No Witness But the Moon

“I’d ticket you, Vega. But I think you’ve got enough troubles already.”


Diablo strained at his leash, jumping and whining until Lake Holly Detective Louis Greco walked around to the curb and gave the animal a scratch. “Is this a therapy dog?” Greco eyed the steaming pile of fresh doggie doo next to the tree. “Or are you just offering up a public statement on your current predicament?”

“So you’ve heard.”

“The whole freakin’ country’s heard thanks to that mail-order professor with the Orville Redenbacher bowties. How he gets this shit so quickly, I’ll never know. I got a friend on the Bronx detectives’ squad who called me as soon as it went viral. Seems the perp you shot was from his neck of the woods.” Greco shoved the rest of the licorice stick in his mouth. He rubbed two gloved hands the size of baseball mitts together. Everything about Greco was big. His wide, jowly face. His gut. His opinions. He delivered the last with gusto.

“I figured maybe Ruben Race-Hysteria would give you a pass, you being Puerto Rican and all. But I guess being a cop trumps every other allegiance. That’s probably the one thing that media whore and I can agree on.”

“Glad to hear you two are in such cozy agreement,” Vega said dryly. He wasn’t in the mood to hear Greco’s take on Ruben Tate-Rivera, the shooting, or the state of police work in the United States today. Besides, he already knew what they’d be. He and Greco had worked a few cases together over the past year and although Vega had initially been put off by the man’s gruffness, he’d come to like and respect him. Even so, Louis Greco was a townie cop nearing retirement. His whole career had been spent in tiny Lake Holly handling small-time burglaries, car accidents, drug arrests, and domestic abuse complaints. The most deadly thing Louis Greco had probably ever done in his entire career was eat the two-week-old leftover potato salad at the back of the station house refrigerator.

Diablo tugged on his leash. “I’ve gotta get going,” said Vega.

“I’m not out here looking for jaywalkers, you dope. I came to find you. Adele told me you and the dog had both taken off so I figured, follow the fire hydrants.”

“I can’t talk, Grec. Not to you. Not to anybody.”

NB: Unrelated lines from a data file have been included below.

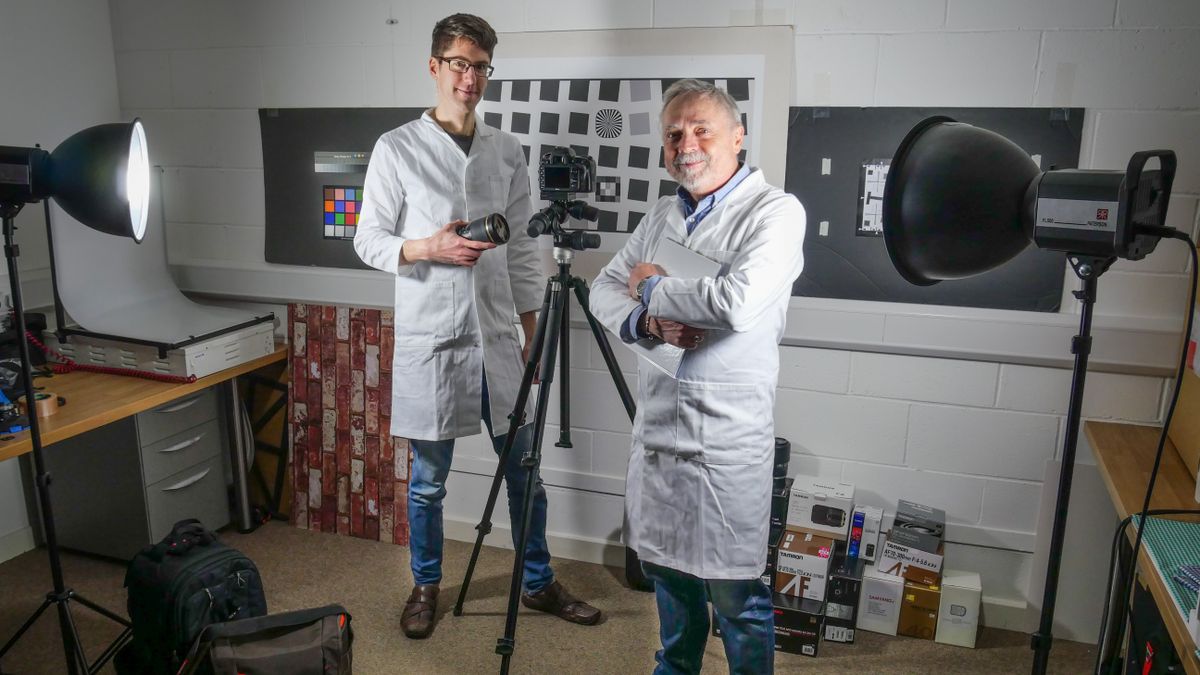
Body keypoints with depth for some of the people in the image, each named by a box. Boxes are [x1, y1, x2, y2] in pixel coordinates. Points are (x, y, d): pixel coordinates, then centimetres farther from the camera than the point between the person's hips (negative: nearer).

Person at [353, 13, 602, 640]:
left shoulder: (507, 151, 8)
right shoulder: (397, 148, -2)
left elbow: (522, 250, 10)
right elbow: (368, 240, -1)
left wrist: (530, 334, 9)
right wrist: (430, 247, -20)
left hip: (498, 337, 3)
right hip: (430, 338, -3)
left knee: (524, 472, 11)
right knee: (428, 481, 9)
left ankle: (538, 583, 29)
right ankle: (426, 586, 31)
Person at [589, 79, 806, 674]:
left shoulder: (776, 211, -11)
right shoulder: (663, 214, 12)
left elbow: (739, 303, -27)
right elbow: (604, 289, 11)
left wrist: (652, 286, -10)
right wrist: (649, 322, -11)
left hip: (728, 440, -7)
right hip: (657, 426, 7)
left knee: (736, 595, 4)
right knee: (665, 568, 23)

“I know that.” Greco opened his front passenger door. “But Adele tells me your truck’s in the county police lot and you need a ride to fetch it. Hop in. We’ll drop the Poop King at her house and head over.”

“That’s not necessary.”

“Consider me a taxi service.”

“Look, I appreciate the offer,” said Vega. “But I’d rather be on my own right now.”

“Bad idea, buddy.”

Couldn’t this guy take a hint? “Listen, Grec,” said Vega. “I know you mean well. But you’ve got no idea what I’m going through right now. And don’t hand me that ‘thin blue line’ shit.”

Greco was a head taller than Vega. He stared down at him. His eyes got dark and deadly serious. “You tried to drink yourself to sleep last night and it didn’t work, did it? Next you’ll start popping Ambiens like they’re breath mints. They won’t work either. That little film inside your head will just keep playing until making a cup of coffee feels like too much mental effort. You’ll explode at everything and anything. Your relationships will fall apart. Friends will start to back off—or you’ll back off, thinking everyone’s better off without you. By the time they hand you back your service weapon, you’ll start thinking that’s just about the neatest and easiest solution. One bullet—no more pain.”

Vega blinked at Greco. There was only one way he could know all that.

“How come you never—?”

“Like you said: How could anyone understand?” Greco rapped a knuckle against the open door. “Get in.”

Greco kept the pearl-gray brushed velour interior of his Buick spotless. Vega was sure he had it detailed once a month. Which made Vega all the more embarrassed when Diablo licked the rear windows and muddied the seat with his paw prints.

“Sorry,” said Vega after they dropped Diablo back at Adele’s. “I owe you for a car cleaning.”

“I’ll put it on your tab.”

Greco nosed the car along the highway, following the train tracks that zigzagged south through the county. They breezed past small, picturesque villages where nothing stood taller than the church steeples. All around them were bare gray trees and rolling hills dotted with deer and flocks of wild turkeys. The sun was trying to break through. The day looked far too promising for Vega’s mood. His cell phone dinged. He took it out of his pocket and frowned as he scrolled through text messages and emails he had no intention of answering.

“Ah, social media,” said Greco. “You can’t take a leak these days without the whole world commenting on it. That was one thing, thank God, I never had to deal with.”